Data excerpts
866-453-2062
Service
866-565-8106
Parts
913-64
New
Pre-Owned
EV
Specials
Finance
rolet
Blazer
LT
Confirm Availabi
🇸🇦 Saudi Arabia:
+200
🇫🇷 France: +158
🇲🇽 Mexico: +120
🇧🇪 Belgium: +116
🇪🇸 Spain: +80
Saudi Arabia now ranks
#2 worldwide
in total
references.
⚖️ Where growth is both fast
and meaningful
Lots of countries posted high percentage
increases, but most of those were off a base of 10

==

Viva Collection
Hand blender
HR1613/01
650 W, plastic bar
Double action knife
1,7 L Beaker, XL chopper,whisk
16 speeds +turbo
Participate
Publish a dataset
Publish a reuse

Job
Copy, exactly and only, the lines above that begin with the one containing "866-453-2062" and finish with the one containing "increases, but most".

Completed exercise
866-453-2062
Service
866-565-8106
Parts
913-64
New
Pre-Owned
EV
Specials
Finance
rolet
Blazer
LT
Confirm Availabi
🇸🇦 Saudi Arabia:
+200
🇫🇷 France: +158
🇲🇽 Mexico: +120
🇧🇪 Belgium: +116
🇪🇸 Spain: +80
Saudi Arabia now ranks
#2 worldwide
in total
references.
⚖️ Where growth is both fast
and meaningful
Lots of countries posted high percentage
increases, but most of those were off a base of 10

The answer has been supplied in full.